[Exercise text — start]
Their statement continued. "By forming a union, we are taking a stand for respect and dignity, and greater protections against unjust terminations and reductions in force. We are uniting with NewsGuild members around the country in a movement to save local news and ensure a seat at the table when decisions are made that affect our paper and the news coverage we provide. There is no journalism without journalists."

But Gannett is hardly alone.

According to the Pew Research Center's analysis U.S. newspapers "have shed half of their newsroom employees since 2008."

"From 2008 to 2019, overall newsroom employment in the U.S. dropped by 23 percent, according to the new analysis," Pew reported. "In 2008, there were about 114,000 newsroom employees – reporters, editors, photographers and videographers – in five industries that produce news: newspaper, radio, broadcast television, cable and 'other information services' (the best match for digital-native news publishers). By 2019, that number had declined to about 88,000, a loss of about 27,000 jobs."

With the contraction of authentically reported local news what filled the void was social media click bate and propaganda as the nation lost the vital sense of situational awareness that comes from a vibrant local press. It's not hard to track the devolution of our national circumstance to the Jan. 6 insurrection where thousands were ready to overthrow our democracy in their own cyber bubble where they were convinced the 2020 election was stolen.

After all, they heard it on the "news."

What's happened to the news gathering workforce played out across every other industry and has only accelerated since the early 1980s when President Reagan fired more than 11,000 air traffic controllers who were on strike. He also banned them for life from federal employment. His scorched earth approach got traction with private employers who adopted similar tactics.

Before Reagan's mass firing, close to one in four Americans were represented by a union. Today, according to the Bureau of Labor Statistics just 10.8 percent are, a .5 percent increase from the year before.

In transportation, where crews on trains and ships have been slashed, the results have been calamitous for people and the planet. Consider the runway oil train that was unattended when in 2014 it leveled a Quebec community's downtown killing 47 residents. Maritime fatigue, the result of short staffing, has produced oil spills visible from space.
[Exercise text — finish]
# [Work to complete]
**A)** From the excerpt on local news and unions, extract the part starting at "After all, they" and ending at "adopted similar tactics.".
**B)** Answer these questions using the excerpt on local news and unions:
(i) About how many newsroom employees were there in the U.S. in 2008?
(ii) How many air traffic controllers did President Reagan fire?
(iii) How many residents were killed when the oil train leveled a Quebec community's downtown in 2014?
**C)** Please summarize the excerpt on local news and unions in three sentences.
[Information — start]
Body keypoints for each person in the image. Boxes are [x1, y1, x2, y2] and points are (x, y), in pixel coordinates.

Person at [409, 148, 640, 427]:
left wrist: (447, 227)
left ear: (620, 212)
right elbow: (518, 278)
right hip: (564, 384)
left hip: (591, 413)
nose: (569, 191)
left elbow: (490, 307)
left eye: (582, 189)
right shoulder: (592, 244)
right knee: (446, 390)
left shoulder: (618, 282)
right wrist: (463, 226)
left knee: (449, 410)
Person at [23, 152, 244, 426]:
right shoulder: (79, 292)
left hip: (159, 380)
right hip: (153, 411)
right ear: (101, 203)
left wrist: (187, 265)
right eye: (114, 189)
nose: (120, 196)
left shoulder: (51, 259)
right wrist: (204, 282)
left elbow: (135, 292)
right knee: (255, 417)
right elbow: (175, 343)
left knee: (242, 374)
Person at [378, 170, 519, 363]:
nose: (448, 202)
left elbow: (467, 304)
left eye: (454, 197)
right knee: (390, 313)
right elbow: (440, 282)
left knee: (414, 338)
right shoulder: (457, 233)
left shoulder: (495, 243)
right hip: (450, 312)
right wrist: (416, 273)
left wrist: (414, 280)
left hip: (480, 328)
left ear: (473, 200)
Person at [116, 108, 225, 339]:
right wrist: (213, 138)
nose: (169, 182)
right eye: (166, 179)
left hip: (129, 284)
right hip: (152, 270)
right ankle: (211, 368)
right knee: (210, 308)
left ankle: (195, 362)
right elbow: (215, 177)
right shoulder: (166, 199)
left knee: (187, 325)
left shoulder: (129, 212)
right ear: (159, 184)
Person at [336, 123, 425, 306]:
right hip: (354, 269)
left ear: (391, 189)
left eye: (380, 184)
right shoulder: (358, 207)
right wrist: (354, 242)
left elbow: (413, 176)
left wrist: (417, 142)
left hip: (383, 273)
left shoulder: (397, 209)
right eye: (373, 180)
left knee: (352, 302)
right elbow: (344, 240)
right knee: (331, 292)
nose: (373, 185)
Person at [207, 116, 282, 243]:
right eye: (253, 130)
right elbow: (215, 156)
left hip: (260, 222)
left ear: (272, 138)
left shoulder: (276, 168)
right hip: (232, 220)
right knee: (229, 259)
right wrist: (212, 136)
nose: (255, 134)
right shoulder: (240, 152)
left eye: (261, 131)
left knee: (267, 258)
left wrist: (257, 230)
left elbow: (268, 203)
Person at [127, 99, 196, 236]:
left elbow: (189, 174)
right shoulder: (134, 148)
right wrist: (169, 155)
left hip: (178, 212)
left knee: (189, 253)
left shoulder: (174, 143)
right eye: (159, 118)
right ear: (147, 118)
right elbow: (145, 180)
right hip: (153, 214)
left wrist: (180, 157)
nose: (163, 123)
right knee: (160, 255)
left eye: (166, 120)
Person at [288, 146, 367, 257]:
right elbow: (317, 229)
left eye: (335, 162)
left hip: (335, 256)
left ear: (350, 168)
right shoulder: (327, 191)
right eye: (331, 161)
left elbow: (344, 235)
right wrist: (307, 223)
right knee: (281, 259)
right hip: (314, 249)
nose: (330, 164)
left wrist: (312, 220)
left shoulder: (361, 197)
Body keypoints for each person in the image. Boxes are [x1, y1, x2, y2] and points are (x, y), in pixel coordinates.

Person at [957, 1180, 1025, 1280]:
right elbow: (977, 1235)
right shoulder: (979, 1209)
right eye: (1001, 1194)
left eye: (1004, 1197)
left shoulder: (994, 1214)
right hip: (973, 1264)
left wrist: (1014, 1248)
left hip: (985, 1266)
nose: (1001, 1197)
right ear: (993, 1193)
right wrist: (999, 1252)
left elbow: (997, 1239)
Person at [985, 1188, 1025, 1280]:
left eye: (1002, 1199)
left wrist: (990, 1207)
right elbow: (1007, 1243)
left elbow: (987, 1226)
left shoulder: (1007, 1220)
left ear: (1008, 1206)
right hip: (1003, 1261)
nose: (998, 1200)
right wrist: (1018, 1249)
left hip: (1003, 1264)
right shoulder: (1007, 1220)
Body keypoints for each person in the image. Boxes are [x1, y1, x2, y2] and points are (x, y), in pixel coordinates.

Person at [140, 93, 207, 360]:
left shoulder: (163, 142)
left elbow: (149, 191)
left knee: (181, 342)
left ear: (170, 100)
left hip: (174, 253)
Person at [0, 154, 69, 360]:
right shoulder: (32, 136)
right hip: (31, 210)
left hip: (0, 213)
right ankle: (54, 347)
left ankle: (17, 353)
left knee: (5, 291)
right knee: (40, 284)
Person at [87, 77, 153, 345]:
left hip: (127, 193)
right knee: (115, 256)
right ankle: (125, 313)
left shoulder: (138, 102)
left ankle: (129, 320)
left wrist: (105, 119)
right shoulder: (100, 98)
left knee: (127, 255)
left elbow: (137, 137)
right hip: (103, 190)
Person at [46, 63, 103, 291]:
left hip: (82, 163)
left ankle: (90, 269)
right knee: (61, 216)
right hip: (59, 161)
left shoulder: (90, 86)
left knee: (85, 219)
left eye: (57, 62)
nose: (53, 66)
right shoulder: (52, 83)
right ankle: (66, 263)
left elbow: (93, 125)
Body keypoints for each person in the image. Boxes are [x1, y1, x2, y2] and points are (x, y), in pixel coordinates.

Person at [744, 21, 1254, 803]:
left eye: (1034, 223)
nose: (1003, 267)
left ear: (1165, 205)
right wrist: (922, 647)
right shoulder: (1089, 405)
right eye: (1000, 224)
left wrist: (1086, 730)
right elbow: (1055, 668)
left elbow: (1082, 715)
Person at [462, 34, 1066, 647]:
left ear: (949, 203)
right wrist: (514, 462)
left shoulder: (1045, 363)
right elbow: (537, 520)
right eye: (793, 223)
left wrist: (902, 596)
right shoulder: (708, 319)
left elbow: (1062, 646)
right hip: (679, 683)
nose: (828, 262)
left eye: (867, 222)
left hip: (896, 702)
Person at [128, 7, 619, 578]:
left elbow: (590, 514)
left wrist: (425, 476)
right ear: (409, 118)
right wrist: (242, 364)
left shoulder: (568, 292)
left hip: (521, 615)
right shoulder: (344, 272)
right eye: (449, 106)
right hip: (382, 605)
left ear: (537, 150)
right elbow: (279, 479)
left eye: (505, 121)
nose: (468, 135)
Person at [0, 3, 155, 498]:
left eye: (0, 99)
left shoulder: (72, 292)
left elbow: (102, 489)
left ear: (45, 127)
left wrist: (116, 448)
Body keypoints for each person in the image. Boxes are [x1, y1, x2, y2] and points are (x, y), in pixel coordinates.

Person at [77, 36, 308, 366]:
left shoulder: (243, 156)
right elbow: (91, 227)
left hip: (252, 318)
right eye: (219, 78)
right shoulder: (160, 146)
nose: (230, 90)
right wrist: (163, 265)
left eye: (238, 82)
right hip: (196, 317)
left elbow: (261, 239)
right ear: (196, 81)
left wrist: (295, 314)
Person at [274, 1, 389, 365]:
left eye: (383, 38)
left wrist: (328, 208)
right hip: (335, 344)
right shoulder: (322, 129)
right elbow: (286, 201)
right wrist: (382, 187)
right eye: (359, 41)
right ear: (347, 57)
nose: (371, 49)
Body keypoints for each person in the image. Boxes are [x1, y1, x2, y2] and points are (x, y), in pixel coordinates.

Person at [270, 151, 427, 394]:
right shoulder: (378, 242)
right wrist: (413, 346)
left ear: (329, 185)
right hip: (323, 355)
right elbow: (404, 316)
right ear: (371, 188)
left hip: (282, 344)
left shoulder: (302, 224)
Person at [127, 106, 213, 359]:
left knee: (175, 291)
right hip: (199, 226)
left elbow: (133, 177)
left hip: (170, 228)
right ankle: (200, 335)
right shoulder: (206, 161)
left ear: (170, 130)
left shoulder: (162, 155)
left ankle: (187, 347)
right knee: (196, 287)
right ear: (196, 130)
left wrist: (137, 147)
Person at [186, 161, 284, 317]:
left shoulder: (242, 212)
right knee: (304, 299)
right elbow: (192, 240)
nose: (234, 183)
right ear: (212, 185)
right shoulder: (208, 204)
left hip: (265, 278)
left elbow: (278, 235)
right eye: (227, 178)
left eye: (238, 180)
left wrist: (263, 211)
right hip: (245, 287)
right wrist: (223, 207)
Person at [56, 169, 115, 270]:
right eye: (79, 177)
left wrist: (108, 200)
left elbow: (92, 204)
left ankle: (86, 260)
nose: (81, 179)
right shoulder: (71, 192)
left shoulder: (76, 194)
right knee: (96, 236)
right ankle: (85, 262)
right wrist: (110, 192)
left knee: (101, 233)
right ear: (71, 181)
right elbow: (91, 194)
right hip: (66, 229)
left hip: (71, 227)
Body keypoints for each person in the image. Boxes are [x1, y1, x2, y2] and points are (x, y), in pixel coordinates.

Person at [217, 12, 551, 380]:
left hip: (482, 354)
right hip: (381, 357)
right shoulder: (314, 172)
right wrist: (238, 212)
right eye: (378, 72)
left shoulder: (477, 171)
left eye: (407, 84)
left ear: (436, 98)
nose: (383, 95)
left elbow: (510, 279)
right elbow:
[Information — finish]
# [Per-task answers]
**A)**
After all, they heard it on the "news."

What's happened to the news gathering workforce played out across every other industry and has only accelerated since the early 1980s when President Reagan fired more than 11,000 air traffic controllers who were on strike. He also banned them for life from federal employment. His scorched earth approach got traction with private employers who adopted similar tactics.

**B)**
(i) About 114,000.
(ii) More than 11,000.
(iii) 47.

**C)** Journalists forming a union describe it as a stand for respect, dignity and greater protections against unjust terminations and reductions in force. Pew Research Center figures show U.S. newsroom employment fell from about 114,000 in 2008 to about 88,000 in 2019, and the excerpt links the loss of local news to social media propaganda and the Jan. 6 insurrection. It traces a wider decline in union representation, from close to one in four Americans to 10.8 percent, to President Reagan's firing of striking air traffic controllers, and it cites deadly and damaging results of slashed crews in transportation.